A Basi taking fire from beyond visual range

Fortunately that seems to be past their optimal, so they are not deadly at infinite range.

Anyway, Drifter fleets are annoying and fighting them isn’t particularly satisfying.  It is yet more unsatisfying PvE in a game full of dull and unsatisfying PvE.  My hope is that this is part of the Invasion expansion events and that come Wednesday it will change or evolve or otherwise become part of the “Drifters vs. Triglavians” story in New Eden.

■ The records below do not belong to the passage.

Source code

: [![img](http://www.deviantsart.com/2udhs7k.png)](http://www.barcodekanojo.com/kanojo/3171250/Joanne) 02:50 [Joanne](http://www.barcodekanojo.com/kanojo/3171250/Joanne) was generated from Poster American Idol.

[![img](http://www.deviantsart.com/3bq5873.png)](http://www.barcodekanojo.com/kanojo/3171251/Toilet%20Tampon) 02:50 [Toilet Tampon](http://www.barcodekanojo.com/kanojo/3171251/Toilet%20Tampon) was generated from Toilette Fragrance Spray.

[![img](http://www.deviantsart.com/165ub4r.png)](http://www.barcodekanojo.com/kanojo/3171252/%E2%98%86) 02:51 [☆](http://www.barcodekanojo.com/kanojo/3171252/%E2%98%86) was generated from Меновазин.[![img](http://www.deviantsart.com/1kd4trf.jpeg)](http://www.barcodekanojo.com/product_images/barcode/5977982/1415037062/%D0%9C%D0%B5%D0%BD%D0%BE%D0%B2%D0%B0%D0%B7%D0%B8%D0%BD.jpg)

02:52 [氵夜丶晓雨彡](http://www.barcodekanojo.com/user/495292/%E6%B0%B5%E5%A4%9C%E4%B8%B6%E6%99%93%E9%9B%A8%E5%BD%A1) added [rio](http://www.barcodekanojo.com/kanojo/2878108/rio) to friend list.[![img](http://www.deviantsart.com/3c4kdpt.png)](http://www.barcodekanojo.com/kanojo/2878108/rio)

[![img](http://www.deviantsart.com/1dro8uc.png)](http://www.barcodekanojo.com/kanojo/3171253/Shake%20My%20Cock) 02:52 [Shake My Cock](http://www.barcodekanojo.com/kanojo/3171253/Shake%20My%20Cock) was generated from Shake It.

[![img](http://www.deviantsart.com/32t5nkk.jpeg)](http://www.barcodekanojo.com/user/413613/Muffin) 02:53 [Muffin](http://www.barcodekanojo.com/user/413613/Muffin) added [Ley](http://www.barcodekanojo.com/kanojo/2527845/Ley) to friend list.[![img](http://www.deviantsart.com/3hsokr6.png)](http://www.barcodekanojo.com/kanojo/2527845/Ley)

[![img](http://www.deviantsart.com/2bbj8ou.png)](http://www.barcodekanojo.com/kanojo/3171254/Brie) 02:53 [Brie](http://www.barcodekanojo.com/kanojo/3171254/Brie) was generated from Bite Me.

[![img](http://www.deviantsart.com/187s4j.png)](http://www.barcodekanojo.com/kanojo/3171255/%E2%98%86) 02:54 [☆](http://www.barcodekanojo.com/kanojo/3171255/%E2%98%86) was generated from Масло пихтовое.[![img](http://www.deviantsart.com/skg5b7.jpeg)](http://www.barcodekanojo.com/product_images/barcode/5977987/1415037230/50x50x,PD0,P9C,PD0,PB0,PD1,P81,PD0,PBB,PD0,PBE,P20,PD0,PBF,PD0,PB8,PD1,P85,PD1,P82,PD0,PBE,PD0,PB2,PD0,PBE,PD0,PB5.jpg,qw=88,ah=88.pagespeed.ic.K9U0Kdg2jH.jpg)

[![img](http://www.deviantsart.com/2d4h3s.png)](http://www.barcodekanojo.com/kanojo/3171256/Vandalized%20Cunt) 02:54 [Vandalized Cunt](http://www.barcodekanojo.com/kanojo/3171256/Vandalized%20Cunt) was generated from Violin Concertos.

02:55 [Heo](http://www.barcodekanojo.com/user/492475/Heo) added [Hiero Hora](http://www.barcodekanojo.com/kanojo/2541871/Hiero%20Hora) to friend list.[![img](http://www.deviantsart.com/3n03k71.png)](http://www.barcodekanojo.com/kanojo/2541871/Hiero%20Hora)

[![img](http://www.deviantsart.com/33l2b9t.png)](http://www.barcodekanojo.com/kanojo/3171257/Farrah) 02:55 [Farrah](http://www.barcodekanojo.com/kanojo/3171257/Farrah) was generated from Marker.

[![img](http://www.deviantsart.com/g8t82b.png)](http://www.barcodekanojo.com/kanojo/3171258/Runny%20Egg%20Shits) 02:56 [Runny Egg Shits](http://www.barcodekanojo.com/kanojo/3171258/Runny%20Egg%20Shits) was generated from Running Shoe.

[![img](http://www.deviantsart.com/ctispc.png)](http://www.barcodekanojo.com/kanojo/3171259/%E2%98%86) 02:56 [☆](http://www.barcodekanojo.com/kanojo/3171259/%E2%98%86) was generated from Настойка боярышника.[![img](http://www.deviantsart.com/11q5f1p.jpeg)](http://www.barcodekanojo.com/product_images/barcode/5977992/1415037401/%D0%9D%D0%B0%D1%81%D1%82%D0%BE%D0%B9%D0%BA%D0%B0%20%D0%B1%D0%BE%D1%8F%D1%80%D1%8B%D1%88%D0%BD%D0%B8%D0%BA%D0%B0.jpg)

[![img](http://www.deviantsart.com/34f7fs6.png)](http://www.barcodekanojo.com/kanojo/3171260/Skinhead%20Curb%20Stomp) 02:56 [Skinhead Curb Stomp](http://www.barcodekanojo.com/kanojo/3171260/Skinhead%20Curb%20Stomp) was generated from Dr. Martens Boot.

Otherwise, as a line member in null sec I can avoid it for now.  Defense fleets are not that common.  I went on the one out of curiosity as much as anything.  I don’t have rights to gun GSF structures, or even TNT structures. (I can gun corp structures, but I don’t think we have any.)  The people this hits, the people who get all the notifications and have to run out to gun all the structures under attack, are in leadership.  Move ops home were delayed or cancelled a few times due to the people assigned to run them being tied up gunning structures in order to shoot Drifters.

So, unsurprisingly leadership… the leadership of many null sec groups, not just the Imperium… are unhappy about this.  The Mittani, who was keen to continue prosecuting the war in the north, seems especially put out, though I don’t know if he was among those out gunning structures.

Unable to do anything about the Drifters directly, save from shooting them and then watching them respawn, a null sec cartel has been formed to send a message of displeasure to CCP.  The null sec groups are not shooting each other, so now they’re working together.  The mythical blue donut, ever the complaint about null sec, even when we are fighting each other, has been achieved to the greatest degree ever.

The plan, which I gather stemmed from Ayrth, CSM member and economic leader of the Imperium, involves and embargo of raw materials from null sec.  We are being asked to not ship any minerals, moon goo, or other such items to the high sec markets like Jita.  The idea is to have some impact on the economy and high sec production concerns.

Finished goods are allowed to be exported.  So ships and modules and nanite repair paste and whatever.

The question is what sort of impact this might have.  There was certainly some fluctuation in pricing on some raw materials as soon as this was announced.  But nobody knows how deep the market backlog in Jita really is.  If people are sitting on a few days worth of products and raw materials, this could have an impact in the near term.  If the market stockpiles are a month deep or more, there might be no noticeable change between now and whenever this event ends.

As with any cartel, the incentive to cheat might be too much.  If the prices go up dramatically, some individuals may want to cash in with a bit of moon goo, and all the more so since the prices in null sec will be depressed due to market saturation.  The Imperium is not going to go the Circle of Two route, where GigX, in fine third world dictator fashion, required all raw materials be sold to the alliance, and was scanning outbound freighters and blowing up the ones that were smuggling.  Cooperation with this is voluntary, which means some people may use the opportunity to profit.

Whole corps or alliances may want to cheat.  What better way to outfox Goons than to make a pile of ISK while they are hoarding their raws?

And the whole Drifter thing may not last long enough for this to have any impact.  Well, no impact aside from heated rhetoric.  But the marketplace of ideas in New Eden has always had an oversupply of that.

As with the Drifters themselves, this doesn’t have much direct impact on me, if any.  I neither buy nor sell raw materials, and the finished goods I buy are usually off of alliance contracts which are often for things produced in Delve.  Things might get cheaper.  But it is more likely that I won’t notice any change at all.

And so it goes.  We shall see what happens, if anything at all happens.  But the game remains impressive even for the potential of what might happen.